EXERCISE DIRECTIONS:
Report every line of the material that contains the string "pixels".

THE RECORDS:
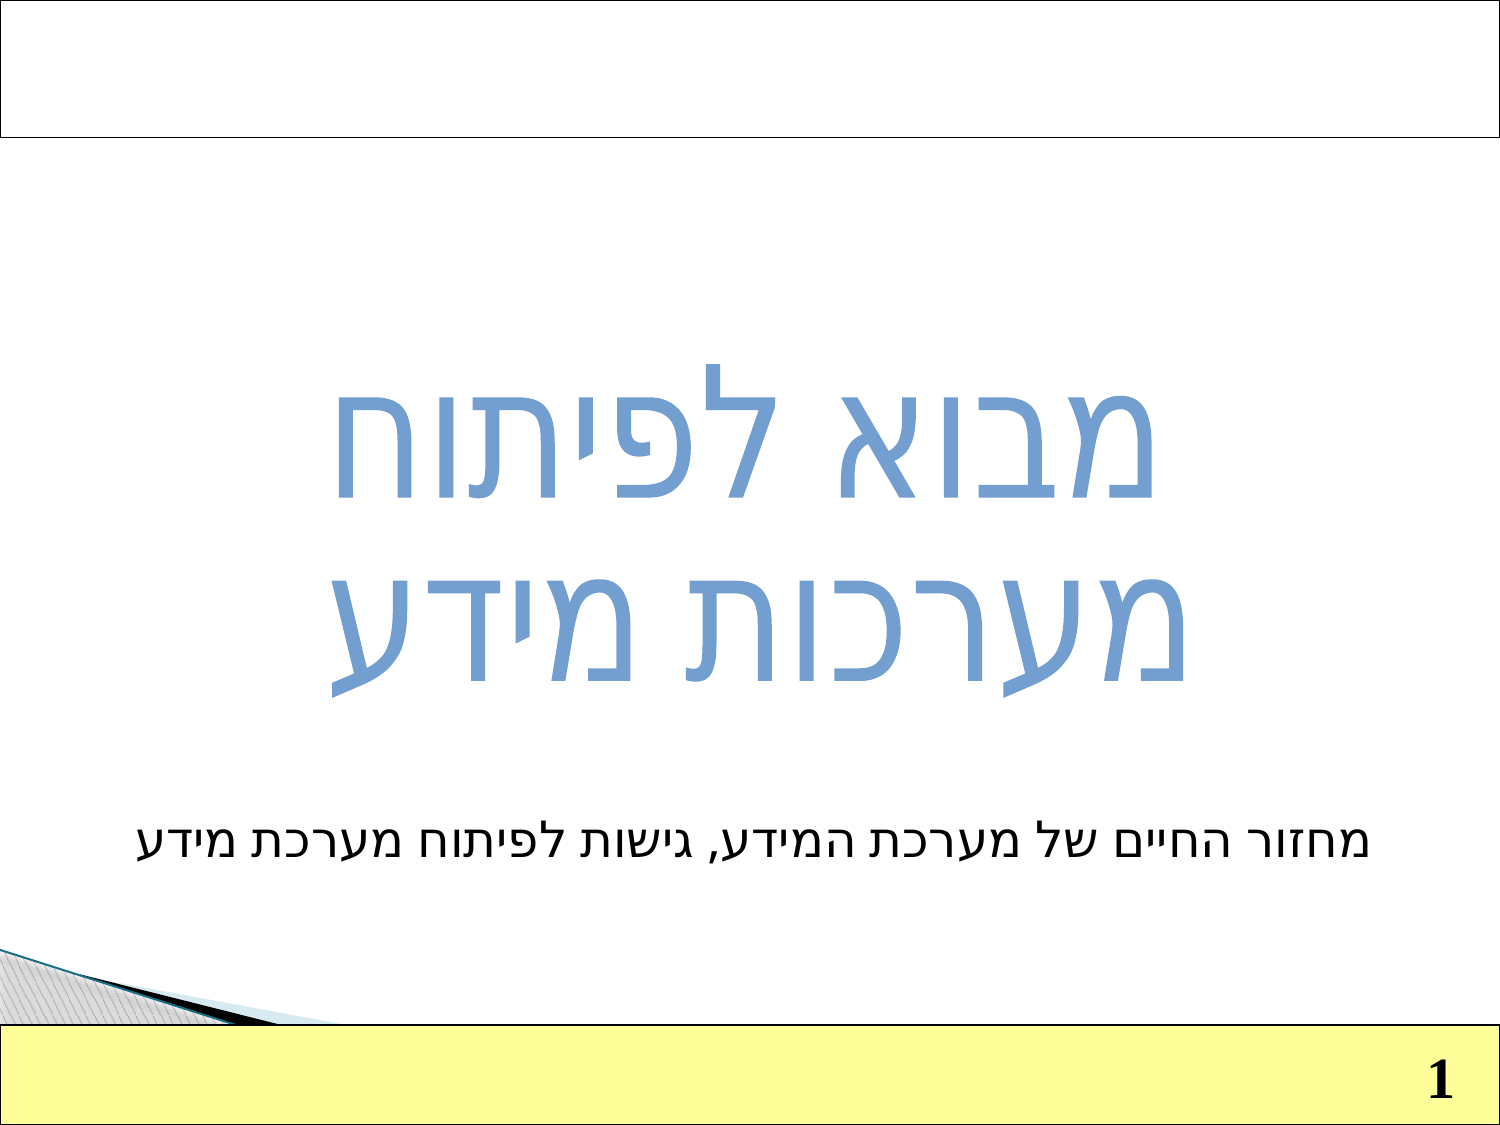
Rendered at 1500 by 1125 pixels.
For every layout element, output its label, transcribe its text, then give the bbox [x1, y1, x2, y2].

* * *

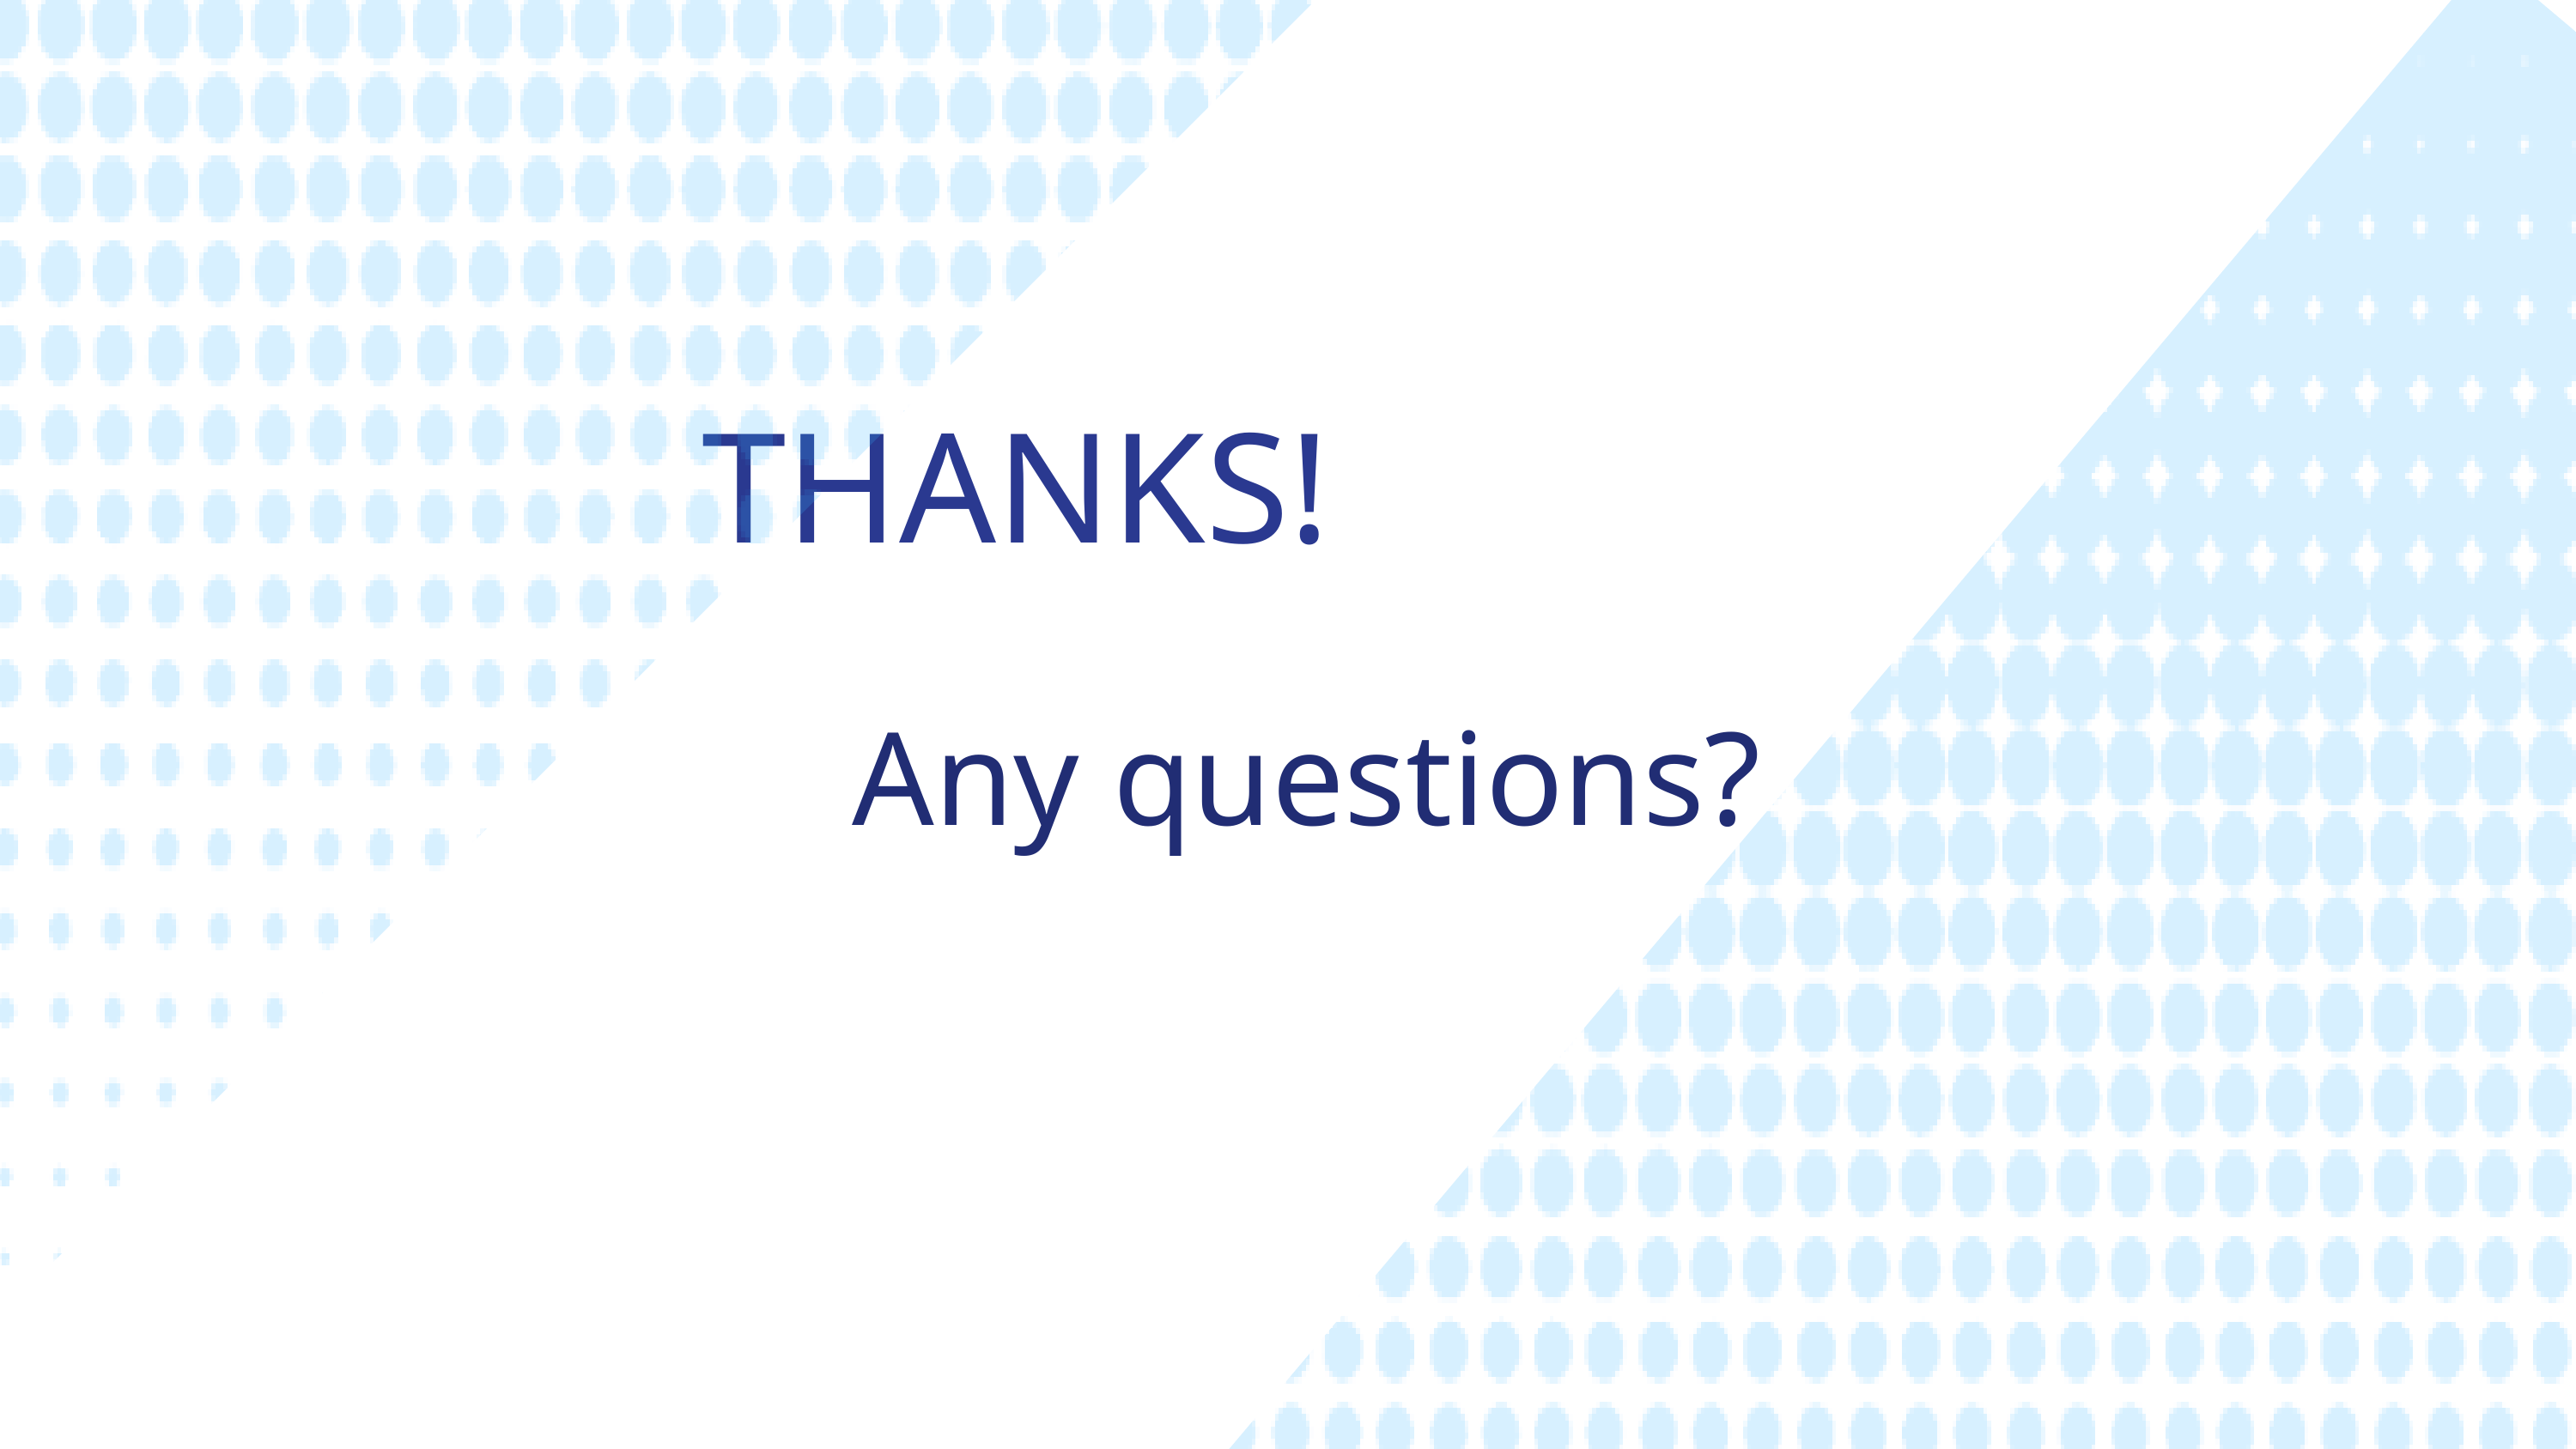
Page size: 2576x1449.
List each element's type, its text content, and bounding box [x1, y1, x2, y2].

---

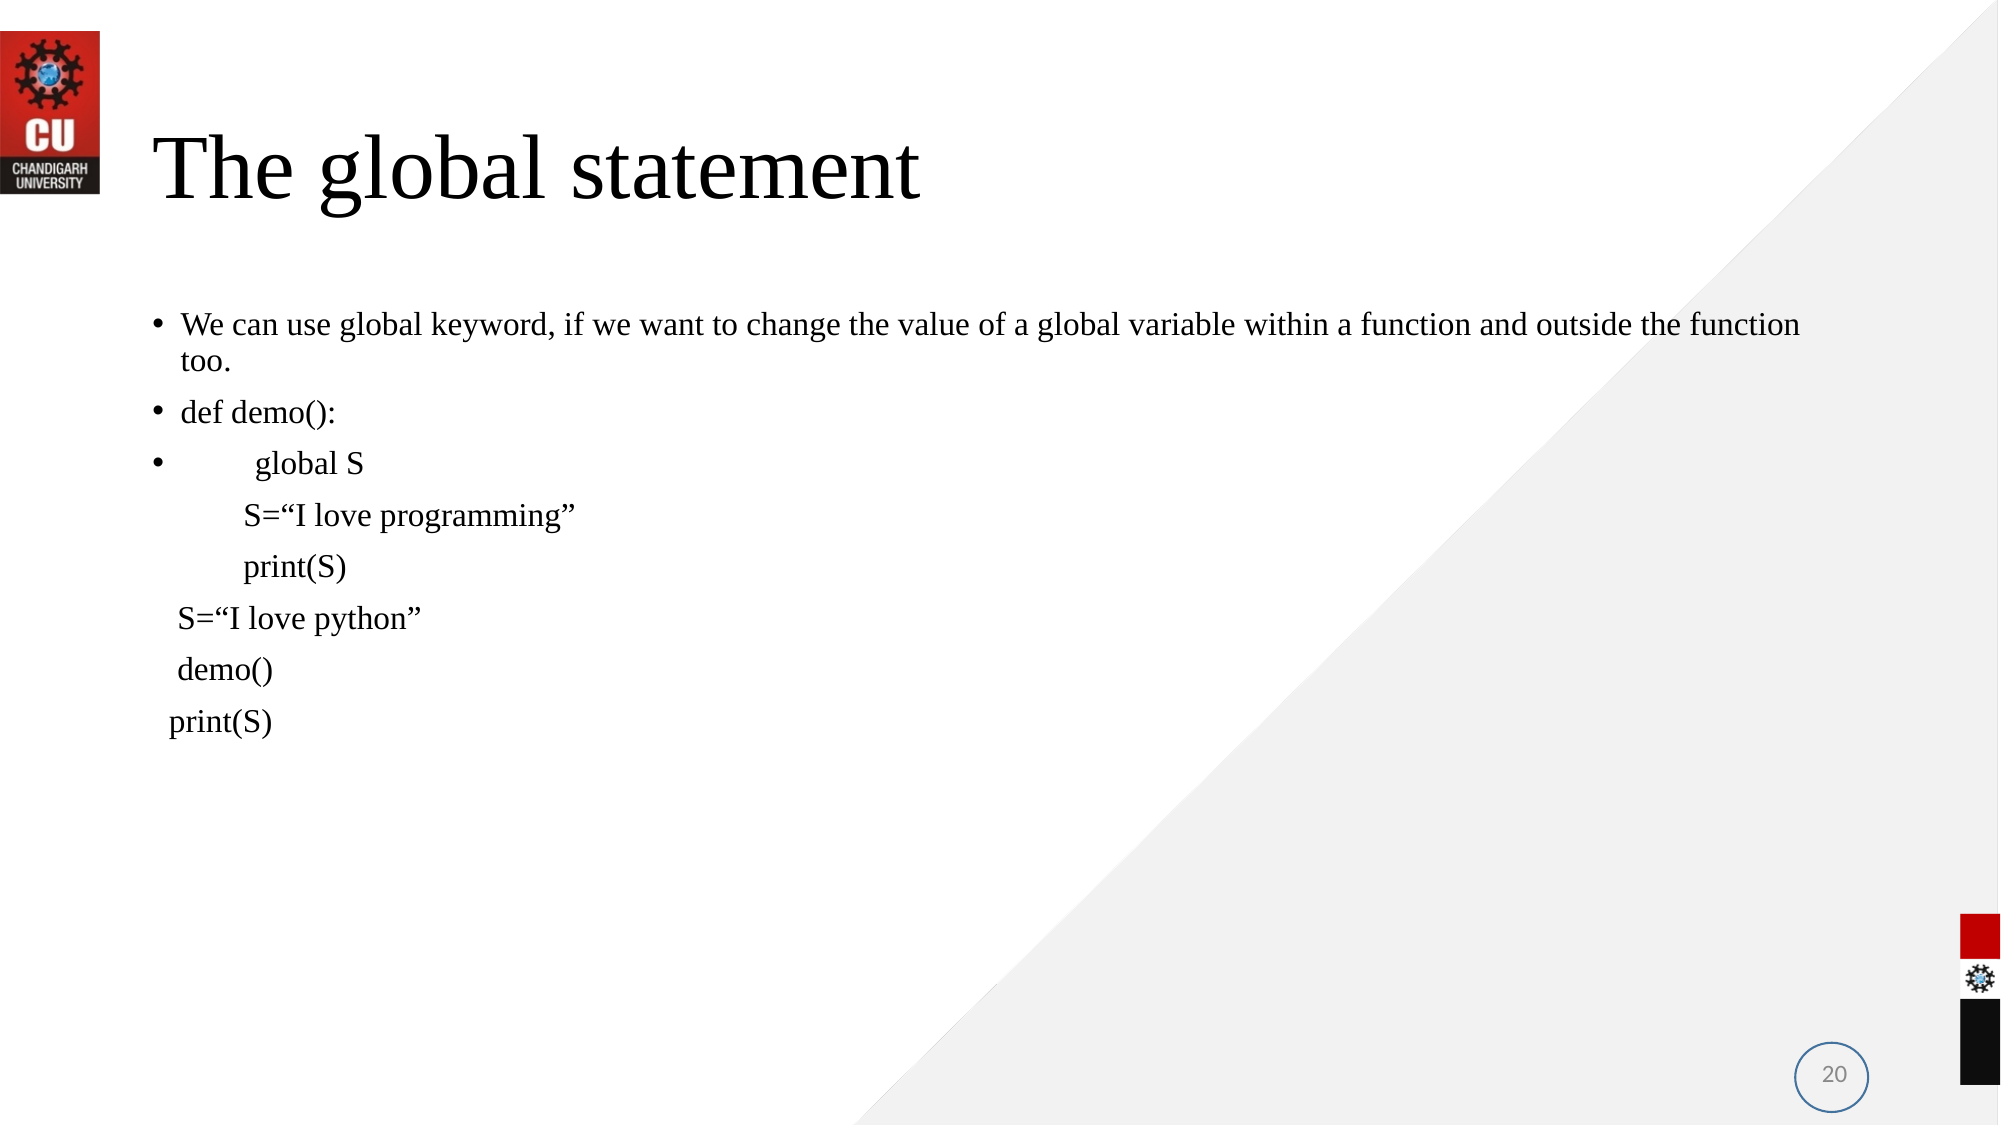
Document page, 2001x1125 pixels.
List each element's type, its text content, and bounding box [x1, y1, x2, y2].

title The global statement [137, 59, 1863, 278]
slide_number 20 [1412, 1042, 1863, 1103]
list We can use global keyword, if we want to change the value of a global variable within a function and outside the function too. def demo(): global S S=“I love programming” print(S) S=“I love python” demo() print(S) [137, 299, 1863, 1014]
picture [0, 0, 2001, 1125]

ANSWER BELOW:
Rendered at 1500 by 1125 pixels.
Document page, 2001x1125 pixels.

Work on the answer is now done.